>>>

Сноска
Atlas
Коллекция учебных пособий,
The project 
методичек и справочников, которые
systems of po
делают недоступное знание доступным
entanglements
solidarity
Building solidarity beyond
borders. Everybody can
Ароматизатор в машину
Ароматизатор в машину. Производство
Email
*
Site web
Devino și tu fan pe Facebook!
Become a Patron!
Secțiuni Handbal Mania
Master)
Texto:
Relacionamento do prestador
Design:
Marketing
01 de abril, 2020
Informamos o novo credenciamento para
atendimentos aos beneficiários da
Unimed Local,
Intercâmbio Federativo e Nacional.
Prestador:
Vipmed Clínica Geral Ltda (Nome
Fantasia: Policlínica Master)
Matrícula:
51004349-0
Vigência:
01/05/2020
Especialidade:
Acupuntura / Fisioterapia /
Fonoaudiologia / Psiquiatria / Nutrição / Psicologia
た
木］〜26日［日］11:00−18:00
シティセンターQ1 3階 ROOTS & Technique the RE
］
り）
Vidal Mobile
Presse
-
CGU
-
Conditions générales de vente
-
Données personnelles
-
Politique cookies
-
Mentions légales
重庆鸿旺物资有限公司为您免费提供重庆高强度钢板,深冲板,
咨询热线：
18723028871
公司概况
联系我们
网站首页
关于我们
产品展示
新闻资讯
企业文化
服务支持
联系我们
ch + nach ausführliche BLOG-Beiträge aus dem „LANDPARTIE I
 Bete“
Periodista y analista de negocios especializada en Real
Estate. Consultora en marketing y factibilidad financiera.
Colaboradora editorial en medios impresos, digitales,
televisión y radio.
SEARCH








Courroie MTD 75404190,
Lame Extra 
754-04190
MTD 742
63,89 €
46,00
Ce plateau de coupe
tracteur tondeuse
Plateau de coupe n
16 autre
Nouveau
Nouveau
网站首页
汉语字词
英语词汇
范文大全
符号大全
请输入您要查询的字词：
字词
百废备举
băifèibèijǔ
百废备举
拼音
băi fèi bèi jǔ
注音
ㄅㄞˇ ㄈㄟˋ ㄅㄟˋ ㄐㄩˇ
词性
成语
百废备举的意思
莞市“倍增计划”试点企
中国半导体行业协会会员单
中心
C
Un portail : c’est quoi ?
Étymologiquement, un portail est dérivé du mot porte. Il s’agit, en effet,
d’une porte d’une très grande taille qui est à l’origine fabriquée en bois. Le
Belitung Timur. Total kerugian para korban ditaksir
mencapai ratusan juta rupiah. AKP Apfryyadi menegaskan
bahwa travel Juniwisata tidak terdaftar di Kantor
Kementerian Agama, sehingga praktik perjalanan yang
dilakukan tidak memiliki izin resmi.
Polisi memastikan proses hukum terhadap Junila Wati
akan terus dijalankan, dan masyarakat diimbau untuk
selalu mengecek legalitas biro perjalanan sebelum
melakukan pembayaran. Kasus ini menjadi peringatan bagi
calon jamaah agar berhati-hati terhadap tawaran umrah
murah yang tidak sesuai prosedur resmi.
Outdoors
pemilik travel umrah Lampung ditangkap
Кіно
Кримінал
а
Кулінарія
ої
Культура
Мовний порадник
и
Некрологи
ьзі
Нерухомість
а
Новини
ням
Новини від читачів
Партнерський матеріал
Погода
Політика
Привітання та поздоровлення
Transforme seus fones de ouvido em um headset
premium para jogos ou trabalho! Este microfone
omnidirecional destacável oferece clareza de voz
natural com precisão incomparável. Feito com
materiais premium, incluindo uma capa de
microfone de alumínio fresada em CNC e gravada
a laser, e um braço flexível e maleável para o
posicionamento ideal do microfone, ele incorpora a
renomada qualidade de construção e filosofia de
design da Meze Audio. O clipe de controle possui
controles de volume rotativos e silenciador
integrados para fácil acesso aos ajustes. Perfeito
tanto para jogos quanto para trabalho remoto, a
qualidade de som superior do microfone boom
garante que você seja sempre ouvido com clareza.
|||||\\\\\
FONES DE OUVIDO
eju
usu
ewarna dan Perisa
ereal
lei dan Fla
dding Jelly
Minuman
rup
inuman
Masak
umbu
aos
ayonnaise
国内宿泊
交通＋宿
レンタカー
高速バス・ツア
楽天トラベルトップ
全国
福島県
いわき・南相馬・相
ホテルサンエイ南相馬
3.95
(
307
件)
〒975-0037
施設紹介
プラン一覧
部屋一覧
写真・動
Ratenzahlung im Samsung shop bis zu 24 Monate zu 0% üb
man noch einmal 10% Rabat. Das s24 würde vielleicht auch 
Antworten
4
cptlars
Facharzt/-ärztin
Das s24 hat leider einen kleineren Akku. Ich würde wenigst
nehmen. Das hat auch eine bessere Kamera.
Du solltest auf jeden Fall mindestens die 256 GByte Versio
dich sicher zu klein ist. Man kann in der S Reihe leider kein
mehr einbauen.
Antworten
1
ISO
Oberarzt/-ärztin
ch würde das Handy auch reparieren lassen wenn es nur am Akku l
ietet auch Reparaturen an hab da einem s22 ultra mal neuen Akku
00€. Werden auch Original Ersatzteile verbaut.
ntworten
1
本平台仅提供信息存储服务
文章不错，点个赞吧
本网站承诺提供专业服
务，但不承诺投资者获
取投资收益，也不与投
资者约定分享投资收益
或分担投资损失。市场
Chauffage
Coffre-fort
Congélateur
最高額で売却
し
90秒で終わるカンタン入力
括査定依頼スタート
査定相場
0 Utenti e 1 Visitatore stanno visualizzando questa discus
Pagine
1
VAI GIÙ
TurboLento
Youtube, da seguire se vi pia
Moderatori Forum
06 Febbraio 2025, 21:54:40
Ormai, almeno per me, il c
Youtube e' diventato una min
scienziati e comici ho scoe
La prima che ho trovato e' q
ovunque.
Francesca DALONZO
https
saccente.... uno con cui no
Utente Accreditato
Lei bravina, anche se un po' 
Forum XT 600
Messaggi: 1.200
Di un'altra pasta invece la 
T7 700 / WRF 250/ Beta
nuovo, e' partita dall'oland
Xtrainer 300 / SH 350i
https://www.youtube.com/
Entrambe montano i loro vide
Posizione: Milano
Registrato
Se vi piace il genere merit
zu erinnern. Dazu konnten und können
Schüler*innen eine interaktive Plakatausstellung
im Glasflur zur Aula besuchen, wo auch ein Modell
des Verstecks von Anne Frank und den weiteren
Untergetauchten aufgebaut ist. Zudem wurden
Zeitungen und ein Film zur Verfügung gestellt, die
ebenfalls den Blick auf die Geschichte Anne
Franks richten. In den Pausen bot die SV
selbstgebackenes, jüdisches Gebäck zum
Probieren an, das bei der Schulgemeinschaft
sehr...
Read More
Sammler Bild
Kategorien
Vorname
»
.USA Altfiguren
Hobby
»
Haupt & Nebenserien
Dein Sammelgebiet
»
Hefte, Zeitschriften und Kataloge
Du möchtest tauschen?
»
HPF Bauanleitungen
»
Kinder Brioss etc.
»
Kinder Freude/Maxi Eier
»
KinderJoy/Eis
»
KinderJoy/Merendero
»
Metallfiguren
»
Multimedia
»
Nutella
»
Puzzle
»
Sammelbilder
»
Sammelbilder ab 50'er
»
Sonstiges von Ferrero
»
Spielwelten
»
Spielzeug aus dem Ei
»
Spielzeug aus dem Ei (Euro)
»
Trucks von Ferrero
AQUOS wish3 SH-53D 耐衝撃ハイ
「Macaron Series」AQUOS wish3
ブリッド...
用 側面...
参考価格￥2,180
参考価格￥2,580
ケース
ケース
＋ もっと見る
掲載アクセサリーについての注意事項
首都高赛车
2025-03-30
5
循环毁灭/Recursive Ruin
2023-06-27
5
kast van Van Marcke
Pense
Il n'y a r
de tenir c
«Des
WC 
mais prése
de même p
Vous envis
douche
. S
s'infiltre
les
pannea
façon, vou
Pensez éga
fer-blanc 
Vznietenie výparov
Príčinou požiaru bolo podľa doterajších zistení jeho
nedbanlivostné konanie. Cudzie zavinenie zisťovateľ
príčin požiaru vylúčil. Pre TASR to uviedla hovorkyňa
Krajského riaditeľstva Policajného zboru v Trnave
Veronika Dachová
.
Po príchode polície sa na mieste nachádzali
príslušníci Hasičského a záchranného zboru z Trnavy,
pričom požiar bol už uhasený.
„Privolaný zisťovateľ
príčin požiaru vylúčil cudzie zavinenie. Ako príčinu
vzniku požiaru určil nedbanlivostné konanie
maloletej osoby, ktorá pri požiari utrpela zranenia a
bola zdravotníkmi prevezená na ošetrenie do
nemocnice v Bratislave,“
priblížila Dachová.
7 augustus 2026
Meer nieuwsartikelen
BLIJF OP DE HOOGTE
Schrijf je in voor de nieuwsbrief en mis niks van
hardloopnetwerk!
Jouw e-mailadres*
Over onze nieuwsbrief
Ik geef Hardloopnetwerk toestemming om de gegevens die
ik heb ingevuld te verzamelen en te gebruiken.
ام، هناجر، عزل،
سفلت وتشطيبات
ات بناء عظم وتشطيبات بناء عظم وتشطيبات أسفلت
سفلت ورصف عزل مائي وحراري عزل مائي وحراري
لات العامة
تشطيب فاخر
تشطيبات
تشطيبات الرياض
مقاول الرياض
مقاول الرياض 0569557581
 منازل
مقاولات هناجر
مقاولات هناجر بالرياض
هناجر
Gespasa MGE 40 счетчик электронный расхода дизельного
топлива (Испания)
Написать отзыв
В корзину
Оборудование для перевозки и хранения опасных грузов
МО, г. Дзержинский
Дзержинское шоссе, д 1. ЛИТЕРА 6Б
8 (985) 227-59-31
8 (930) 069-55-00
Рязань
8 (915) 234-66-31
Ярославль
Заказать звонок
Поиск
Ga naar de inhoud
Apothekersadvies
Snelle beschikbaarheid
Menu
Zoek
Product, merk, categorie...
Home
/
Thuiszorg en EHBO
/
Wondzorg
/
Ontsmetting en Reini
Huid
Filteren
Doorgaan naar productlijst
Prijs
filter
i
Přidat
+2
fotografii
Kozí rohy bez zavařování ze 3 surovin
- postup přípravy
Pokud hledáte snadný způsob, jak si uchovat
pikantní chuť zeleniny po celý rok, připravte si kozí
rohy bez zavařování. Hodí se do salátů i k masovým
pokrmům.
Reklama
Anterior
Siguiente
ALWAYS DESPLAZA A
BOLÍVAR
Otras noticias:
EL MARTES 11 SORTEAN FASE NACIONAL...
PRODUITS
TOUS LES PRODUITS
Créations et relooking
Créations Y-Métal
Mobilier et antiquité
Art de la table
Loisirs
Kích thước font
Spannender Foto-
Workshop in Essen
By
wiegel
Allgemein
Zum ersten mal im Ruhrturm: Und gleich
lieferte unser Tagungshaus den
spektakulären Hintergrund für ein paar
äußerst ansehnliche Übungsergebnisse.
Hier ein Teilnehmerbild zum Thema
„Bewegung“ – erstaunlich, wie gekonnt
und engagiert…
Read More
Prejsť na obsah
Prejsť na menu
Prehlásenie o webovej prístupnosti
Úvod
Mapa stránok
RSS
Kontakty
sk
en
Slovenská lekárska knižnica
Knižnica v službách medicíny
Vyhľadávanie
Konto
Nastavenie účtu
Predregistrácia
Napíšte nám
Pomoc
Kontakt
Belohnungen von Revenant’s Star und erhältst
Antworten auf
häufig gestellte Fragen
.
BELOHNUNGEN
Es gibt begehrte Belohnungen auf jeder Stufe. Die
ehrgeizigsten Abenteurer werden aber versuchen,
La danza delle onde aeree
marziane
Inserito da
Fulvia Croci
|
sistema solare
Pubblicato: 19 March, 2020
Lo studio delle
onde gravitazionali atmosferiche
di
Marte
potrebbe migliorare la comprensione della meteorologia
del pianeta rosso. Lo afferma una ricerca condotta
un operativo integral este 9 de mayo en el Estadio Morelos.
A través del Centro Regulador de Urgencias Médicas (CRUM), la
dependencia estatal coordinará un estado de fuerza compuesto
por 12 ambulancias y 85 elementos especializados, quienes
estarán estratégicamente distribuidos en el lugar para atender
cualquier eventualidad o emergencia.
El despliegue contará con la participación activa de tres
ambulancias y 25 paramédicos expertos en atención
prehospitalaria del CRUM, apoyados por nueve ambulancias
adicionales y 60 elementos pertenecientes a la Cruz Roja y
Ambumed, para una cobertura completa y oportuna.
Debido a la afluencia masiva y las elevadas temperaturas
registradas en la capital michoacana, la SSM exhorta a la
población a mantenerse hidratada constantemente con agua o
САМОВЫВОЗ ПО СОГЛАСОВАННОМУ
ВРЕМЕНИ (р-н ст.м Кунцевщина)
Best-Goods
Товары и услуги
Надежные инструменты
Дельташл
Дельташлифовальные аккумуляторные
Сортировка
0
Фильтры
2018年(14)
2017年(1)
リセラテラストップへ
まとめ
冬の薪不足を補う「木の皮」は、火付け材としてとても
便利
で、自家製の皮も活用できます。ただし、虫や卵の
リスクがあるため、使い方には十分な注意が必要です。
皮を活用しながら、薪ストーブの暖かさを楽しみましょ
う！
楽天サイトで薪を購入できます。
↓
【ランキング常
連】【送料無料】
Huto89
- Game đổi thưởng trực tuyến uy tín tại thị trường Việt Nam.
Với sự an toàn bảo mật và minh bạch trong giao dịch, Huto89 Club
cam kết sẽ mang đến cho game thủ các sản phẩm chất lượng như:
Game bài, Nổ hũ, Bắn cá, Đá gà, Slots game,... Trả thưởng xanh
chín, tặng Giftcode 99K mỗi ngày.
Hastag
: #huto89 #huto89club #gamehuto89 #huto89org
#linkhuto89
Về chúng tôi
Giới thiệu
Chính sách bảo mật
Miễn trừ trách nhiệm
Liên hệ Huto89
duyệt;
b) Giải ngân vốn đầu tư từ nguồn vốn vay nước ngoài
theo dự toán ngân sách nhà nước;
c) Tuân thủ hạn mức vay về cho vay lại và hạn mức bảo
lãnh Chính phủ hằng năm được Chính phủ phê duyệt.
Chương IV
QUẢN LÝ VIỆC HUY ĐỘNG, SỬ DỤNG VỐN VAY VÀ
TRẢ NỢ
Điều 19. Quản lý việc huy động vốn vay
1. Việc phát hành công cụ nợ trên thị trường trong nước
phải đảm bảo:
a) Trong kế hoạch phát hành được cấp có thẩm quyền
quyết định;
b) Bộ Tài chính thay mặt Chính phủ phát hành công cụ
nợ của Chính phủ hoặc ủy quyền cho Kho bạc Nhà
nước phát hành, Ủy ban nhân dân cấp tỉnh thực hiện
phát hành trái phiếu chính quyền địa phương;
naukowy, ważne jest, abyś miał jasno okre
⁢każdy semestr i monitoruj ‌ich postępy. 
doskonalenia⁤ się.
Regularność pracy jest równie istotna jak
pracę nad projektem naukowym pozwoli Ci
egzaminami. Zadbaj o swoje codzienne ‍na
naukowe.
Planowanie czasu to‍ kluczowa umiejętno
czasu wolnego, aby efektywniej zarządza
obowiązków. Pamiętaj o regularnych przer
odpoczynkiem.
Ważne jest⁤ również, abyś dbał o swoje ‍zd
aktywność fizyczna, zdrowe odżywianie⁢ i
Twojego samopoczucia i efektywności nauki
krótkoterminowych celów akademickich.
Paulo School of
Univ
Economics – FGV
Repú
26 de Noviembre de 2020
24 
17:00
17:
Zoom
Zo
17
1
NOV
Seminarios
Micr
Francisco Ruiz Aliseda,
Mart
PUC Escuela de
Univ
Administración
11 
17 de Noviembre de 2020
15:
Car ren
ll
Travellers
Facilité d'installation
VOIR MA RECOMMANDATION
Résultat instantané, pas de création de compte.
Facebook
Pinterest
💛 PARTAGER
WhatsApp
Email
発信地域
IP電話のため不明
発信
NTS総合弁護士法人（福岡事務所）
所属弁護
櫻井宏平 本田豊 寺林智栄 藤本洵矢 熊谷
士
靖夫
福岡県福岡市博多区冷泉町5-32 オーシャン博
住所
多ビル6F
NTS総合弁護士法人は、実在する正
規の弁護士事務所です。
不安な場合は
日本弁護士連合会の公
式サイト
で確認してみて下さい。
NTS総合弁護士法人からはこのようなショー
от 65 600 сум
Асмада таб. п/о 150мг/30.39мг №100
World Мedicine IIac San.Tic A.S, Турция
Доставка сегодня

<<<

Report every line of the material that contains the string "coupe", matching case exactly.

Ce plateau de coupe
Plateau de coupe n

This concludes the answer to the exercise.